In the future, idiopathic REM sleep behavior disorder (iRBD) is a condition that could benefit from disease-modifying treatments that are being developed with the goal of halting the degenerative processes that lead to the early development of synucleinopathies. The study of iRBD pathology can allow the understanding of biological alterations preceding the clinical manifestation of a synucleinopathy, accordingly foreseeing personalized treatments at a stage where cellular damage could be reversible.(70) In order to accomplish this, understanding which traits of iRBD are linked to pathological advancement and to accelerated or slowed phenoconversion is a must.(71)
The application of early neuroprotective measures and disease-modifying treatments is advantageous in iRBD, given that it represents a high-risk population for conversion to synucleinopathies.
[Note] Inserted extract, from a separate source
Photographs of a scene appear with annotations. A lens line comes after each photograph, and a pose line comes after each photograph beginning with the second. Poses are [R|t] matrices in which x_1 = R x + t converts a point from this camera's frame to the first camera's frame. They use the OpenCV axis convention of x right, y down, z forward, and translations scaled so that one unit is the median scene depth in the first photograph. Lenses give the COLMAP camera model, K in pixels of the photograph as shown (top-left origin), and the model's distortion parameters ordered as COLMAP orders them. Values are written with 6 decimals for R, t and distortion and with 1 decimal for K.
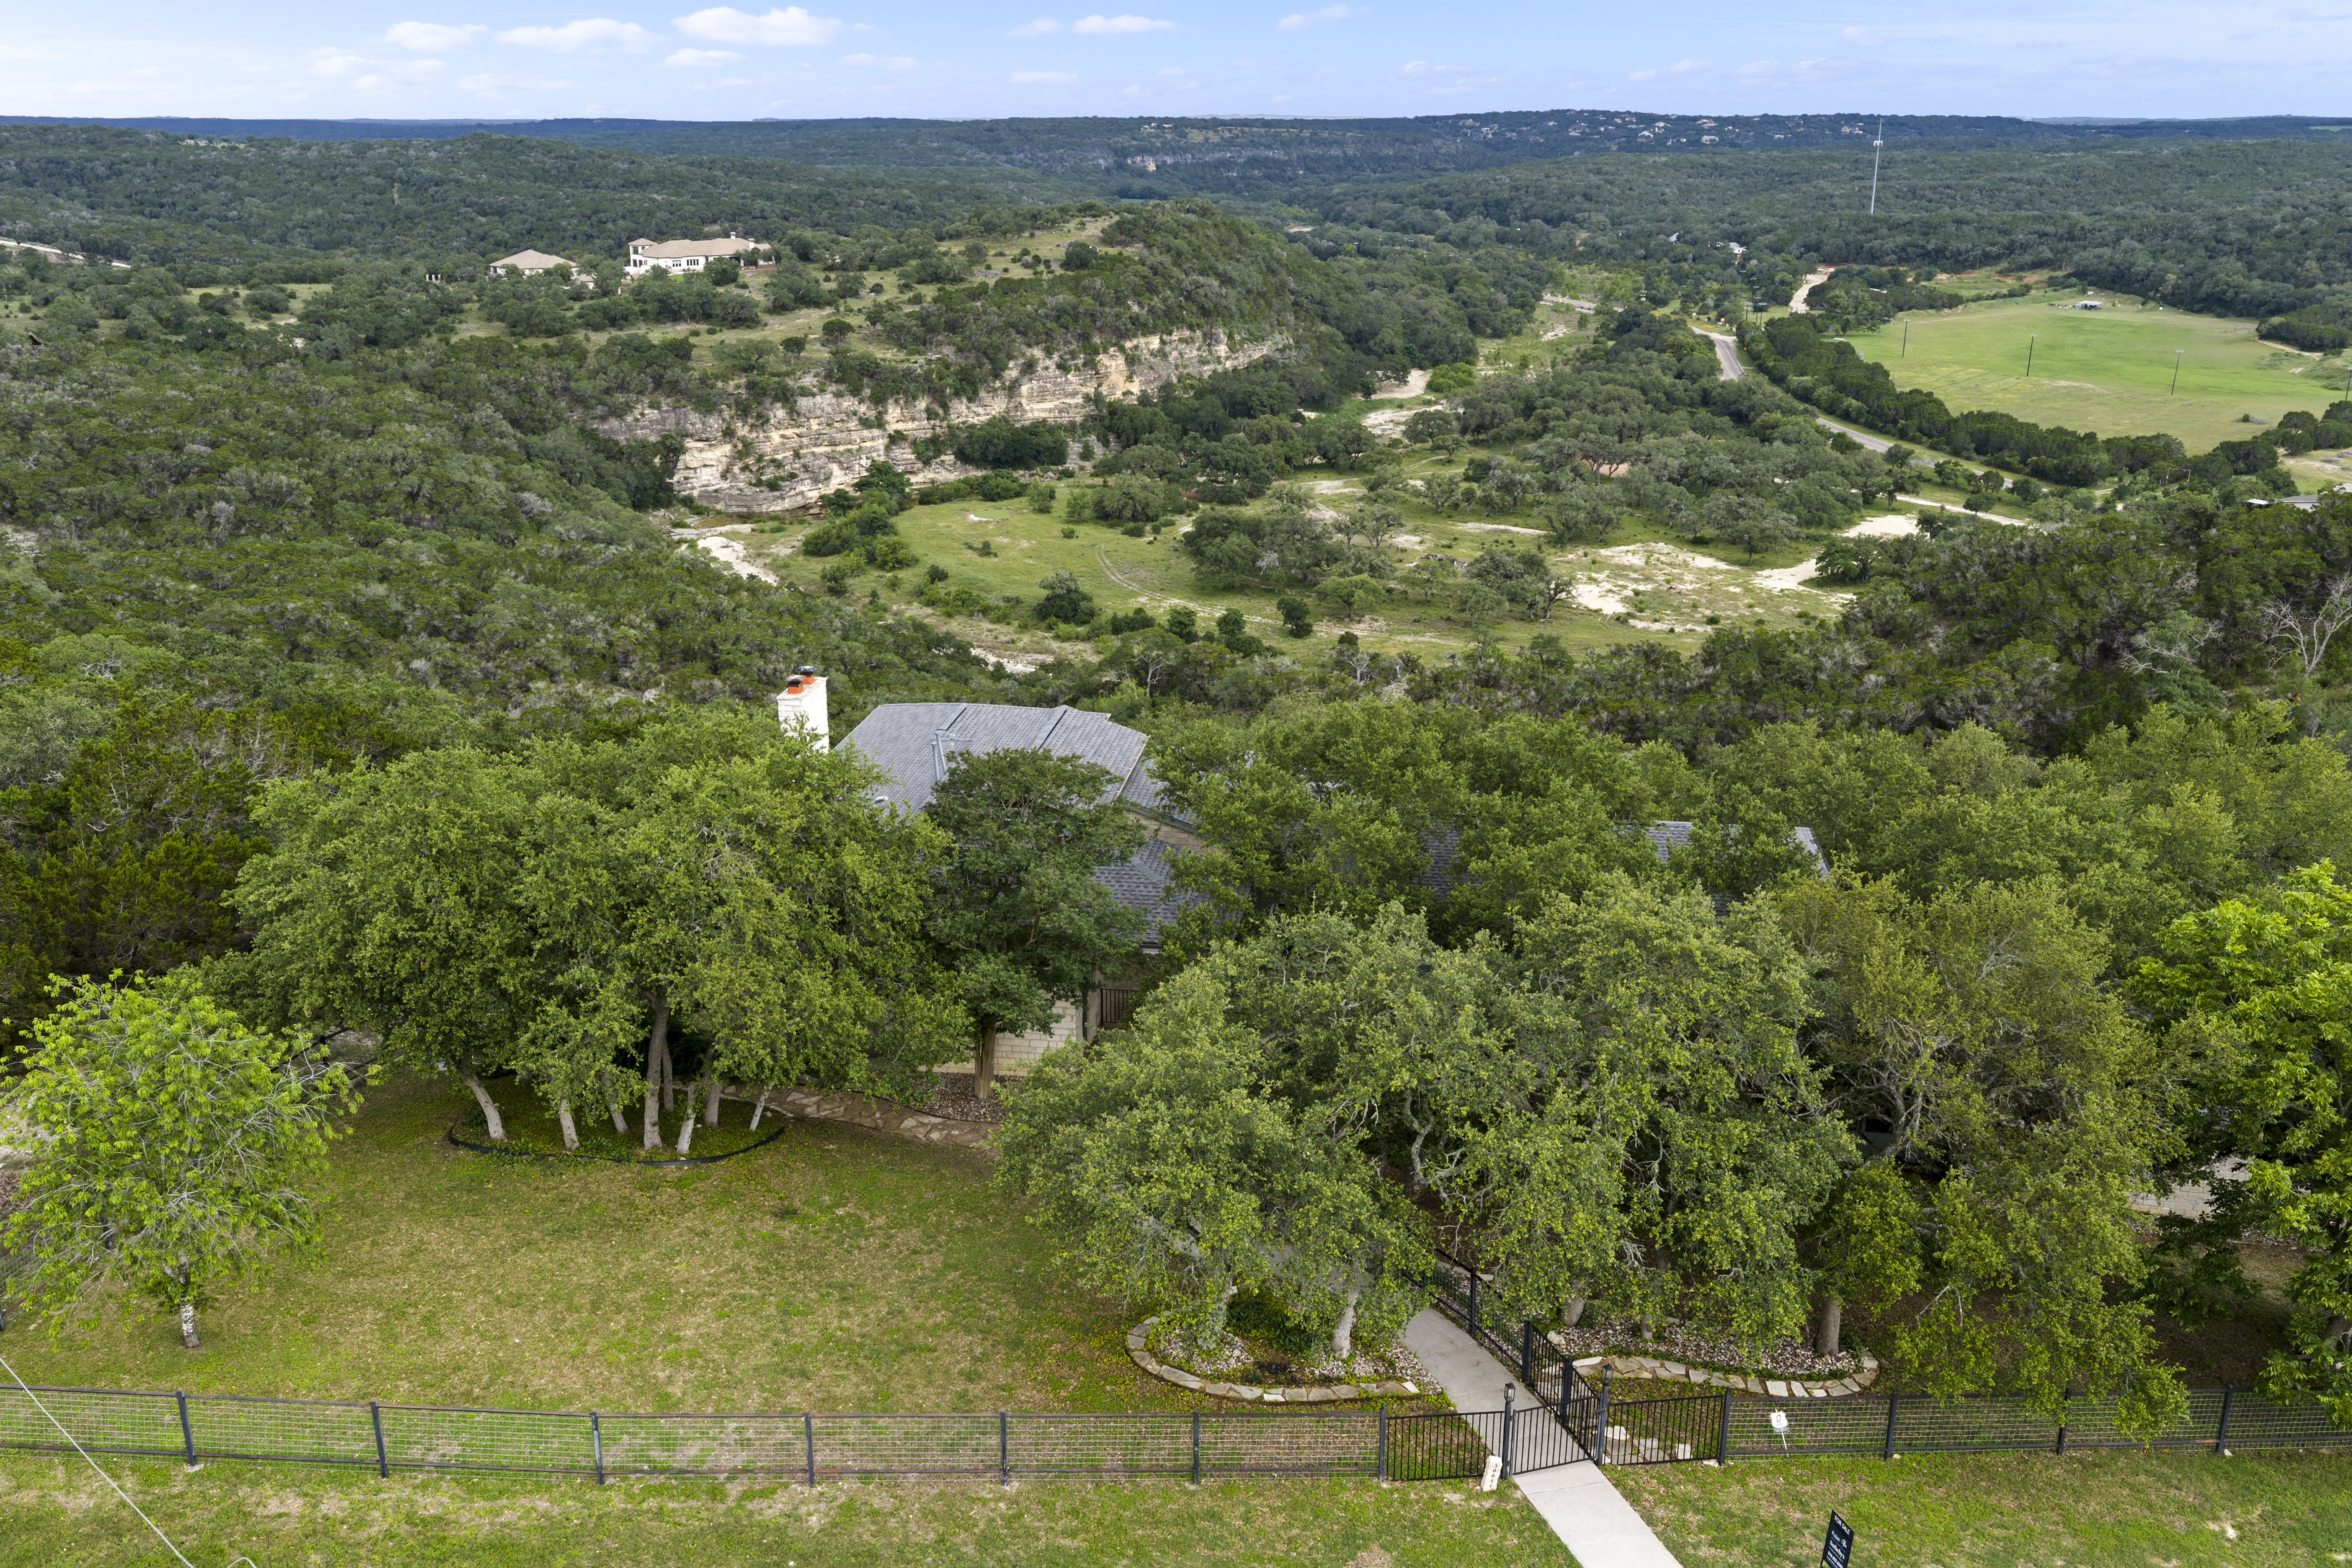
lens RADIAL K [[2054.7, 0, 1219.4], [0, 2054.7, 882.4], [0, 0, 1]] dist [0.010436, -0.013667]
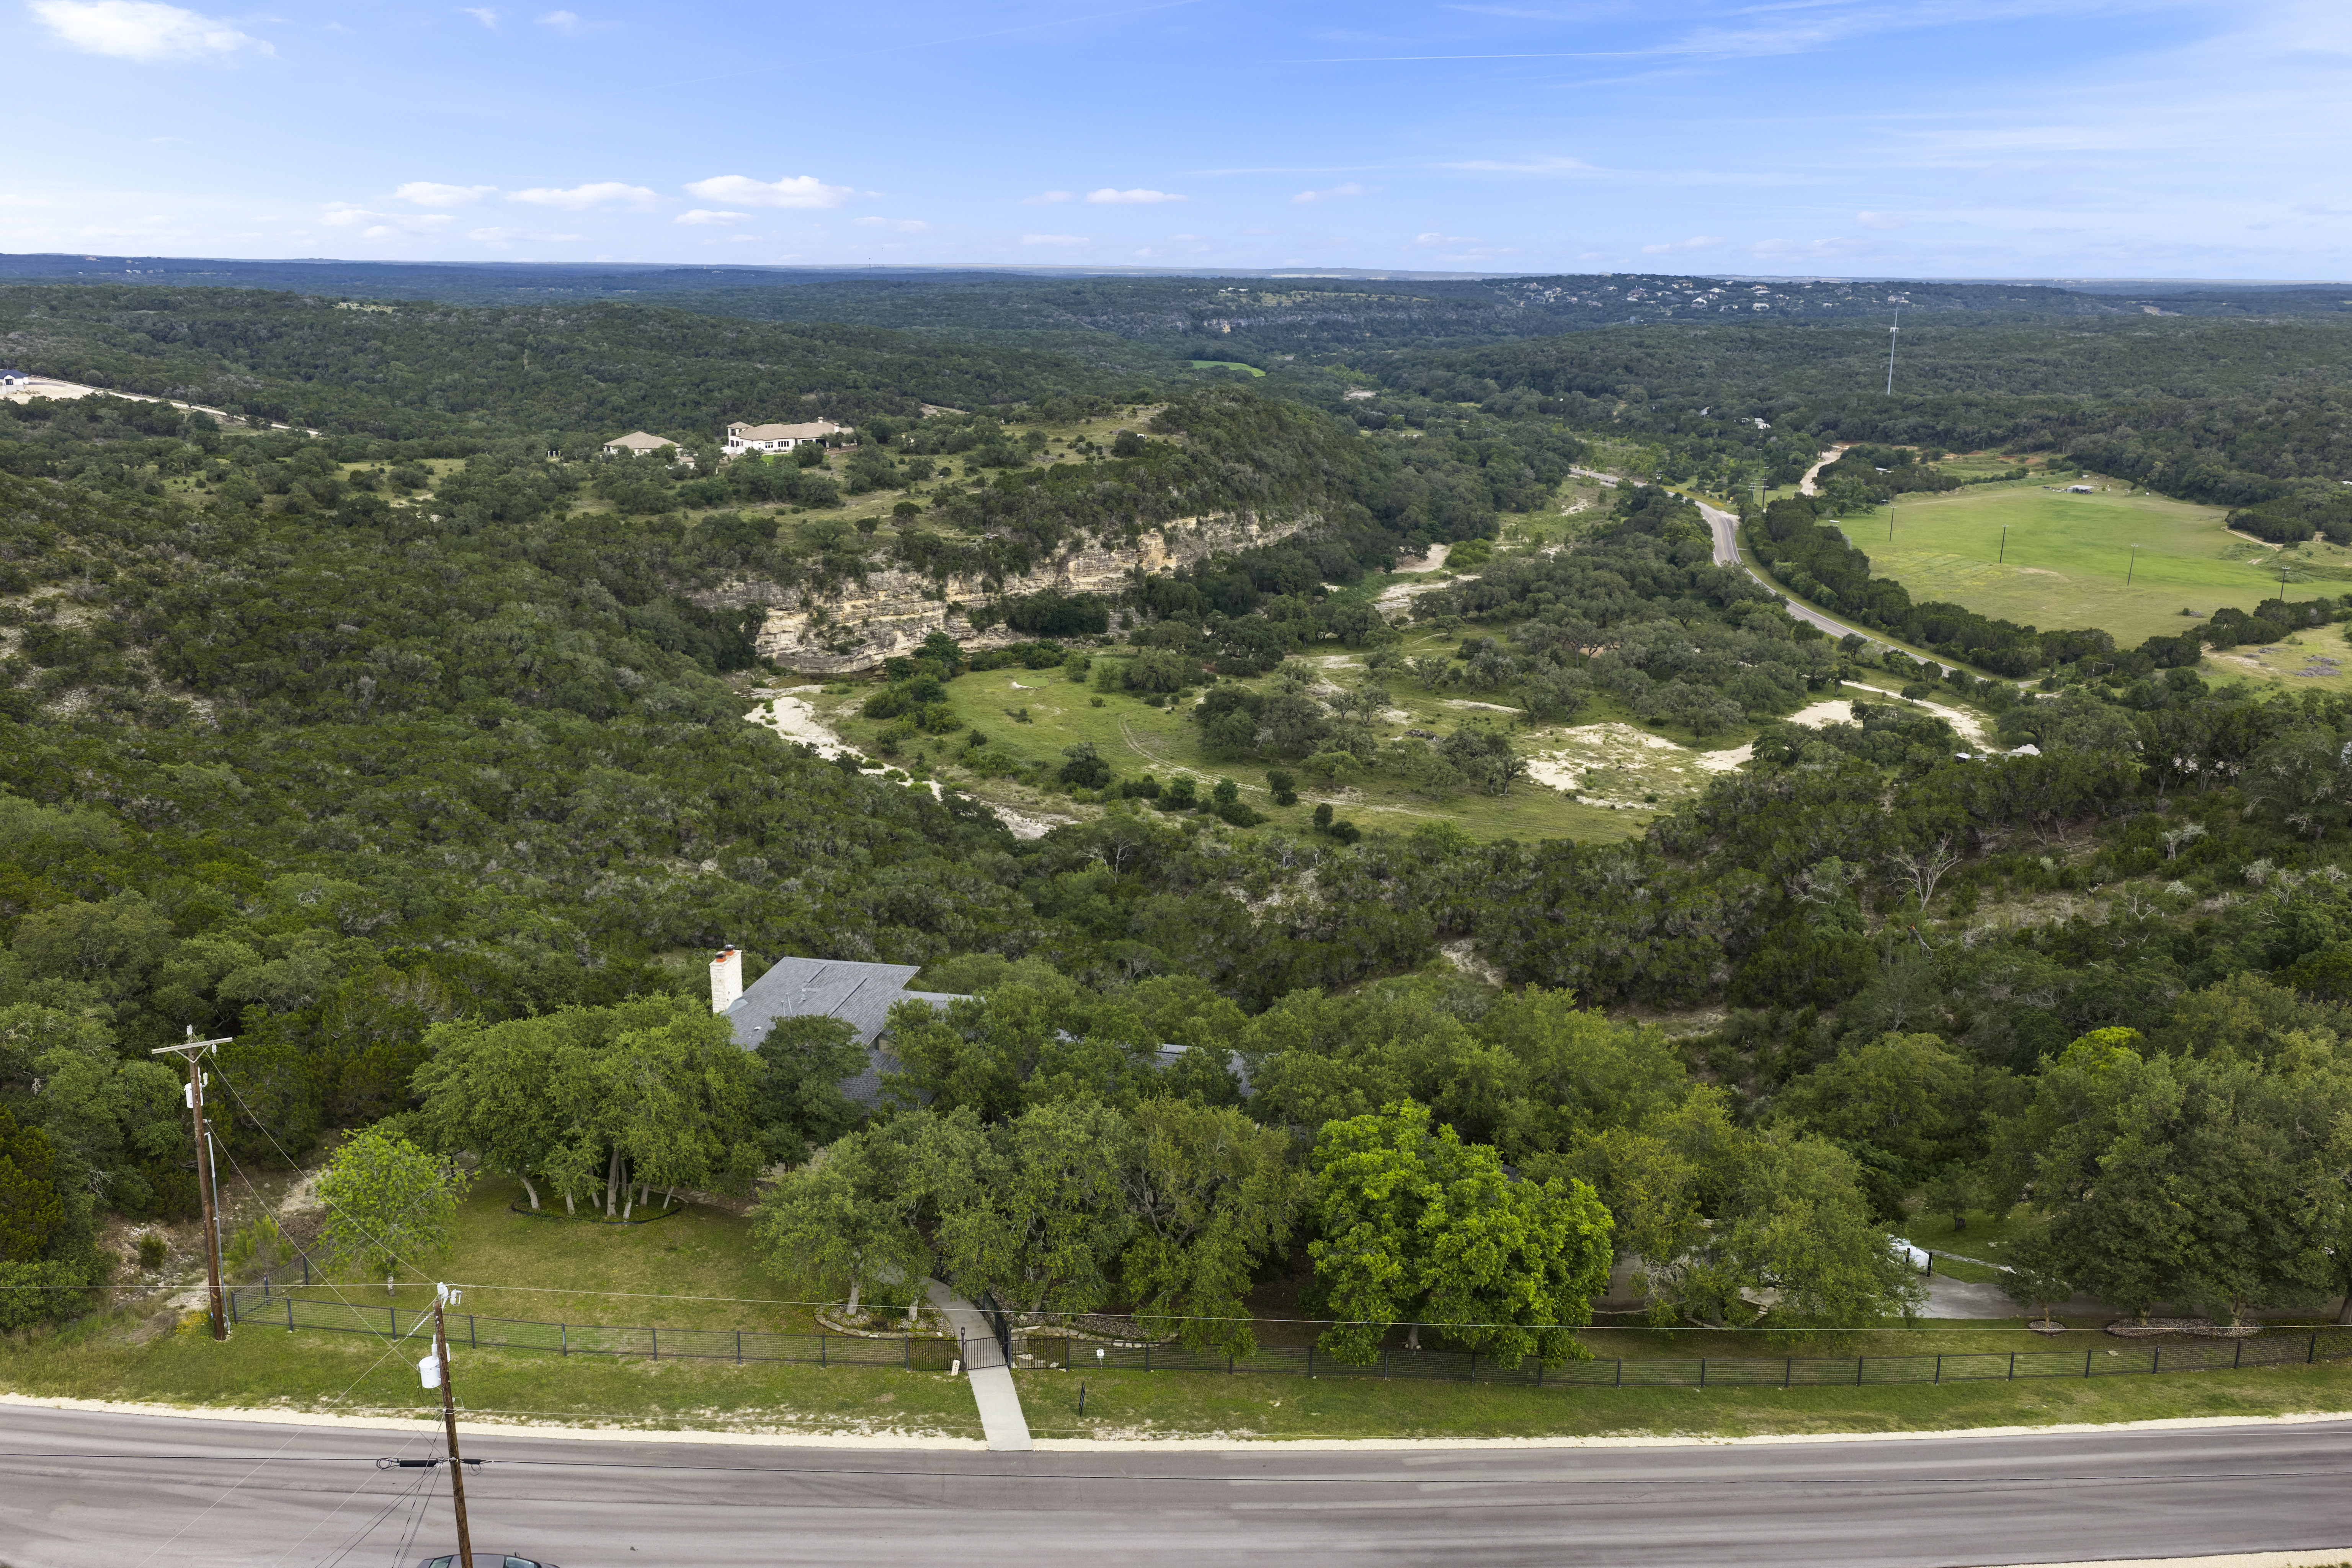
lens RADIAL K [[2054.7, 0, 1219.4], [0, 2054.7, 882.4], [0, 0, 1]] dist [0.010436, -0.013667]
pose [[0.998712, 0.023108, -0.045174, 0.043234], [-0.025549, 0.998202, -0.054225, -0.010968], [0.043839, 0.055309, 0.997506, -0.107335]]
Numerous potential biomarkers, such as clinical, neurophysiological, genetic, CSF, serum, and neuroimaging, have been identified by recent longitudinal studies as useful for tracking the course of the disease and forecasting the conversion of iRBD into synucleinopathies (Figure.2). Nevertheless, it is still ambiguous how biomarkers function as iRBD predictors. The development of REM sleep behavior disorder (RBD) and its conversion into synucleinopathies may be anticipated with sensitivity and specificity using a combined multimodal biomarker model. To confirm these possible biomarkers and move closer to using them as endpoints in upcoming clinical trials, further investigation is needed, particularly large, multicenter, longitudinal studies.(72)
Figure 2: The main biological alterations associated with a greater likelihood of progression and/or iRBD patients’ phenoconversion to synucleinopathy.